The parents are notable flyers (roller crosses) and abandoned a 3 day-old chick. I raised the chick, at first, using the home-made mac milk recipe listed on here, then switched to Kaytee Exact. I also have guineas (who are also imprinted on me), so chick starter for the recipe was no problem. The guineas are grown, but will follow me around everywhere outside and will jump in my lap when ever I sit down.

Getting back to the pigeon, I first named the chick Gay (as in Enola Gay, other chicks from these parents are A-10 Warthog, who was an ugly looking baby, but turned out to be the most handsome fella in my loft, and F-17). Anyways, Gay is currently weaning and I raised Gay with the intent of putting him or her back in my loft with the other birds. As Gay grew, I noticed that one eye was smaller and inset than the other. In the light it looked eerie and hollow. Gay is blind in that eye. 

As soon as Gay could fly, he/she follows me around everywhere now and enjoys nothing more than sleeping on me and can be petted for hours on end. We both go down to take care of the other birds. The other birds approach Gay, but as soon as they see that spooky eye, it's "YEEE!".
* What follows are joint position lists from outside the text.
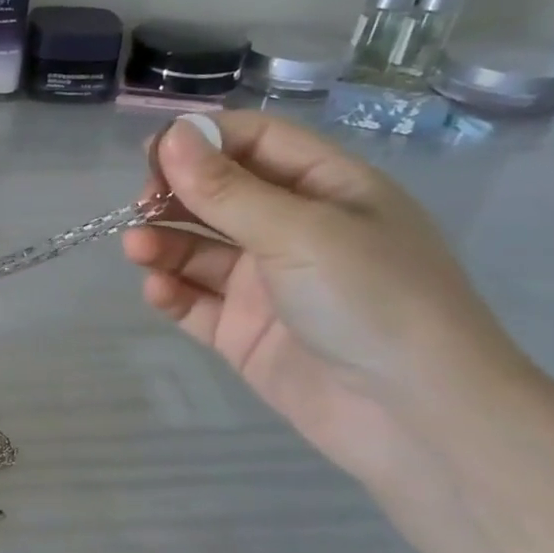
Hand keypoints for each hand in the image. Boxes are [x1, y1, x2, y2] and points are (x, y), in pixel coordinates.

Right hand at [123, 113, 532, 488]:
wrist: (416, 418)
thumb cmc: (372, 300)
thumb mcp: (299, 232)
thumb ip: (227, 189)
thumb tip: (172, 134)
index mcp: (327, 190)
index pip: (256, 142)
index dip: (203, 140)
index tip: (152, 153)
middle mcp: (295, 231)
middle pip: (220, 195)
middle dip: (176, 194)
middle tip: (140, 206)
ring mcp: (267, 285)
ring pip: (199, 249)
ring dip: (164, 243)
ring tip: (137, 248)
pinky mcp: (243, 331)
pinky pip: (196, 301)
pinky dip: (172, 291)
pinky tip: (158, 289)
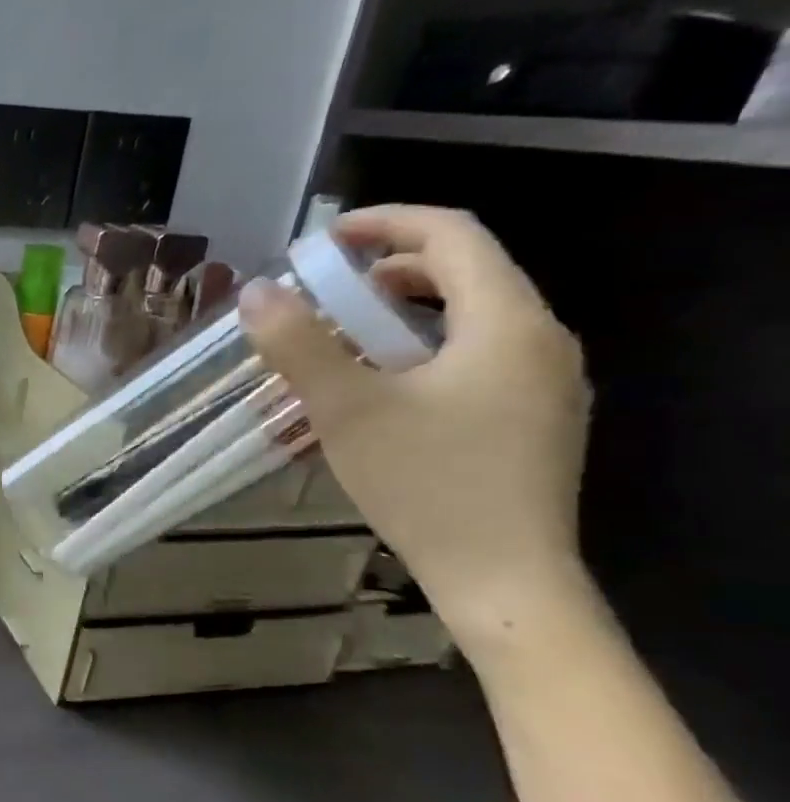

Right now, Gay has free-flight of most of the house, I'll have to make some sort of containment for when I'm away. Even a half-blind pigeon is a more graceful flyer than any of my guineas. They remind me of a drunk C-130 trying to fly.


----------



## TAWhatley (Mar 6, 2001)

Gay sounds like a most wonderful and much loved pigeon!

Terry


----------



## Crazybird (Jul 13, 2013)

Interesting names. I detect a subtle interest in military planes. I can relate, my dad was a boom operator on a KC-135 and after he passed we named our German Shepard Boomer. We also have new pigeon babies Maverick & Goose.


----------